WALLINGFORD — The town is considering joining other Connecticut municipalities in bringing legal action against opioid manufacturers.
An outside law firm will help the town determine whether it has a viable claim.
“We really feel the town of Wallingford should be part of an effort to correct what is a terrible and tragic situation,” Mayor William W. Dickinson Jr. said Thursday.
Other Connecticut municipalities, like Waterbury, have moved forward with lawsuits against opioid manufacturers, distributors and doctors who prescribed the drugs. The suits focus on the marketing of opioids as an effective and non-addictive treatment for chronic pain.
Dickinson and Corporation Counsel Janis Small attended an informational meeting held by Waterbury earlier this year, according to a memo Small wrote to Dickinson and town councilors on Tuesday.
“It is the position of the town attorney and I that this serious matter should be investigated and, if warranted, pursued with legal action,” Small wrote.
The law department has requested the Town Council approve a bid waiver that will let the law department interview different law firms with “expertise in this type of litigation,” Small said.

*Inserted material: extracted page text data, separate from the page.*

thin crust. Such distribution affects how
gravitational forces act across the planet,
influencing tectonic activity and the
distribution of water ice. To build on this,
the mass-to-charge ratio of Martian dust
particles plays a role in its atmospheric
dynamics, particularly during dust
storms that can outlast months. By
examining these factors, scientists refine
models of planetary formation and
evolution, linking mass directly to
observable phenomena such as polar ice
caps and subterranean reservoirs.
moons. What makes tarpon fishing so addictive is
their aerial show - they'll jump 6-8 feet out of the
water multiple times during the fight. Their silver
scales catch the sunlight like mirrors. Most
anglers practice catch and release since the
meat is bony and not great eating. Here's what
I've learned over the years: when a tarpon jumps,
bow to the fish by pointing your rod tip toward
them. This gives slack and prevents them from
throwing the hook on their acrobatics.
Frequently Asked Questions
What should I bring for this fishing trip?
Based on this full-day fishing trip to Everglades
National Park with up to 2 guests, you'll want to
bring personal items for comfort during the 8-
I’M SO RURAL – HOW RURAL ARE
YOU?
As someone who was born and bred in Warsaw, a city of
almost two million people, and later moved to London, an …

The chosen firm would then analyze different factors and determine the strength of the town’s case.
“We need to know how to put our facts and experience into a form that constitutes a cause of action,” Dickinson said.

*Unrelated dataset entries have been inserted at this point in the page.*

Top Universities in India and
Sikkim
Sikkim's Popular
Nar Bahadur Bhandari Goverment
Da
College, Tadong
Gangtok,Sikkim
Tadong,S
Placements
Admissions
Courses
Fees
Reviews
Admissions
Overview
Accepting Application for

“The impact of the epidemic on communities includes increased insurance/healthcare and workers’ compensation costs, increase in emergency room responses and an impact on police departments and the criminal justice system,” Small wrote in her memo.
The Town Council will vote Tuesday whether to approve the bid waiver.

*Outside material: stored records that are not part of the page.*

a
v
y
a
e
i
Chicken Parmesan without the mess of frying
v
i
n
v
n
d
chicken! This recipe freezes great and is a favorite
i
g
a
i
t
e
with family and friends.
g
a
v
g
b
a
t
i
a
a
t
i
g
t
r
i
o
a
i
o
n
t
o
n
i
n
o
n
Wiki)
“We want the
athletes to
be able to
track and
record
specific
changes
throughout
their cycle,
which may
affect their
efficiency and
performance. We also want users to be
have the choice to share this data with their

Small said Thursday that Wallingford wouldn’t technically be “joining” other towns pursuing legal action because Wallingford would have a separate suit.
Small said states, counties, and towns around the country have pursued action against drug companies as a result of the opioid epidemic.
Connecticut has risen from 50th to 12th in the nation in opioid deaths in the last three years, according to Small. The general feeling among other Connecticut municipalities, Small said, is “if Washington isn’t going to fix this, then we'll have to.”
Small read the lawsuit Waterbury filed and said the lengths that drug companies went to in misleading the public about opioids are “pure evil.”